You can learn more about the support in TextUML for UML actions under TextUML Behavioral Notation in the TextUML documentation. Also, head to the Cloudfier documentation to learn how to create Cloudfier applications.

What about fUML?

fUML is a OMG specification that that builds on the existing support for executable models in UML, selecting a subset of elements that are required to support executability (ignoring the others), and adding a layer of precise semantics where required to eliminate vagueness or ambiguity in the base specification.

The support for executable UML models in Cloudfier is not based on fUML, as it predates it. Instead, Cloudfier implements executability on top of the basic UML standard. There are a lot of similarities between them though (which is not surprising, since fUML is strongly tied to UML).
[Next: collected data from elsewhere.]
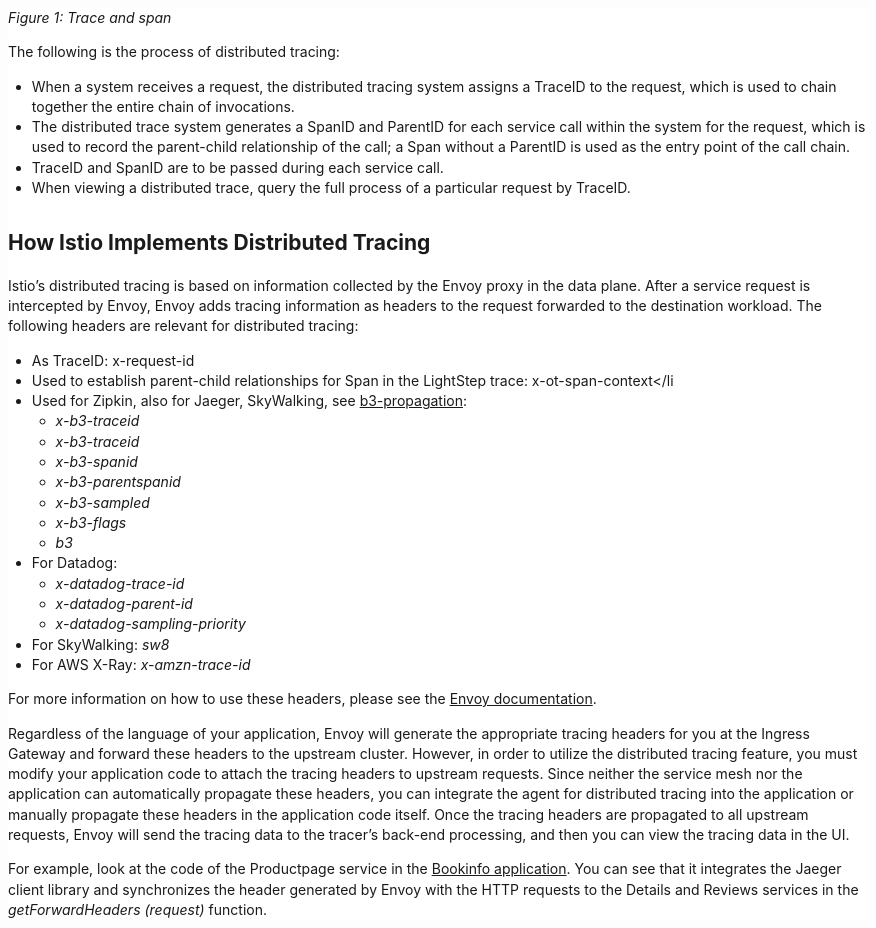 _Figure 1: Trace and span_

The following is the process of distributed tracing:

- When a system receives a request, the distributed tracing system assigns a TraceID to the request, which is used to chain together the entire chain of invocations.
- The distributed trace system generates a SpanID and ParentID for each service call within the system for the request, which is used to record the parent-child relationship of the call; a Span without a ParentID is used as the entry point of the call chain.
- TraceID and SpanID are to be passed during each service call.
- When viewing a distributed trace, query the full process of a particular request by TraceID.

## How Istio Implements Distributed Tracing

Istio’s distributed tracing is based on information collected by the Envoy proxy in the data plane. After a service request is intercepted by Envoy, Envoy adds tracing information as headers to the request forwarded to the destination workload. The following headers are relevant for distributed tracing:

- As TraceID: x-request-id
- Used to establish parent-child relationships for Span in the LightStep trace: x-ot-span-context</li
- Used for Zipkin, also for Jaeger, SkyWalking, see [b3-propagation](https://github.com/openzipkin/b3-propagation):
  - _x-b3-traceid_
  - _x-b3-traceid_
  - _x-b3-spanid_
  - _x-b3-parentspanid_
  - _x-b3-sampled_
  - _x-b3-flags_
  - _b3_
- For Datadog:
  - _x-datadog-trace-id_
  - _x-datadog-parent-id_
  - _x-datadog-sampling-priority_
- For SkyWalking: _sw8_
- For AWS X-Ray: _x-amzn-trace-id_

For more information on how to use these headers, please see the [Envoy documentation](https://www.envoyproxy.io/docs/envoy/latest/configuration/http/http_conn_man/headers).

Regardless of the language of your application, Envoy will generate the appropriate tracing headers for you at the Ingress Gateway and forward these headers to the upstream cluster. However, in order to utilize the distributed tracing feature, you must modify your application code to attach the tracing headers to upstream requests. Since neither the service mesh nor the application can automatically propagate these headers, you can integrate the agent for distributed tracing into the application or manually propagate these headers in the application code itself. Once the tracing headers are propagated to all upstream requests, Envoy will send the tracing data to the tracer’s back-end processing, and then you can view the tracing data in the UI.

For example, look at the code of the Productpage service in the [Bookinfo application](https://istio.io/latest/docs/examples/bookinfo/). You can see that it integrates the Jaeger client library and synchronizes the header generated by Envoy with the HTTP requests to the Details and Reviews services in the _getForwardHeaders (request)_ function.
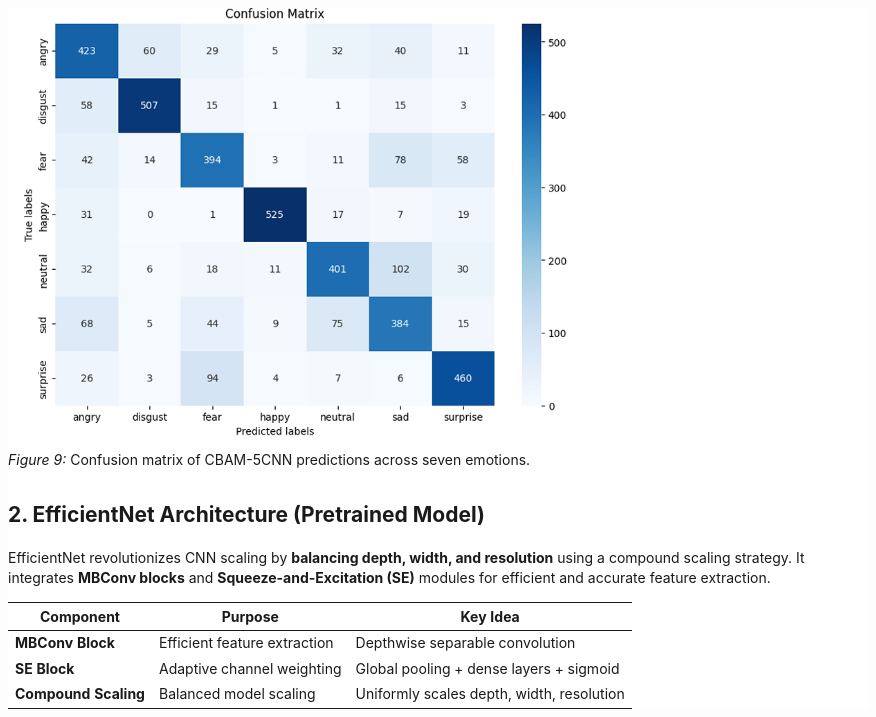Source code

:   <img src="images/cbam_confusion_matrix.png" alt="CBAM-5CNN Confusion Matrix" width="600">
  <figcaption><em>Figure 9:</em> Confusion matrix of CBAM-5CNN predictions across seven emotions.</figcaption>
</figure>

## 2. EfficientNet Architecture (Pretrained Model)

EfficientNet revolutionizes CNN scaling by **balancing depth, width, and resolution** using a compound scaling strategy.
It integrates **MBConv blocks** and **Squeeze-and-Excitation (SE)** modules for efficient and accurate feature extraction.

| **Component**    | **Purpose**                  | **Key Idea**                              |
| ---------------- | ---------------------------- | ----------------------------------------- |
| **MBConv Block** | Efficient feature extraction | Depthwise separable convolution           |
| **SE Block**     | Adaptive channel weighting   | Global pooling + dense layers + sigmoid   |
| **Compound Scaling** | Balanced model scaling       | Uniformly scales depth, width, resolution |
So, if fUML was created to eliminate imprecision in UML, and Cloudfier is not built on fUML but on the base UML, doesn’t that mean that Cloudfier builds on top of an imprecise specification? Yes, in some areas the base UML specification can be quite vague or ─║acking, and leave a lot of room to interpretation to implementers. Wherever that was the case, the compiler, interpreter and code generators in Cloudfier all share a common interpretation of UML, eliminating the ambiguity (an exercise similar to what had to be done in the definition of fUML). Whenever a choice had to be made, the driving force has been the target audience of Cloudfier: business applications. A consequence of this is that it suggests Cloudfier is not the best tool for other kinds of applications that typically make use of executable UML models, such as embedded/real-time applications – and that is fine, as those kinds of applications are already well served by existing tools, which has not been true for business applications.

What about Alf?

Alf is a surface notation for fUML, and is also a OMG standard. TextUML, the surface notation used in Cloudfier, is not related to Alf, other by the fact that they both are notations for executable models in UML, with TextUML mapping to the base UML, and Alf mapping to fUML’s view of UML. But, in terms of level of abstraction, abstract syntax and semantics, they are quite similar.

You can learn more about both fUML and Alf in a previous post by Ed Seidewitz, who was heavily involved in both specifications.

Great, now what?

Here you learned about how UML models represent behavior. In future posts we will see how Cloudfier can run executable UML models and how to take advantage of that by executing models directly (for rendering prototypes, or running tests).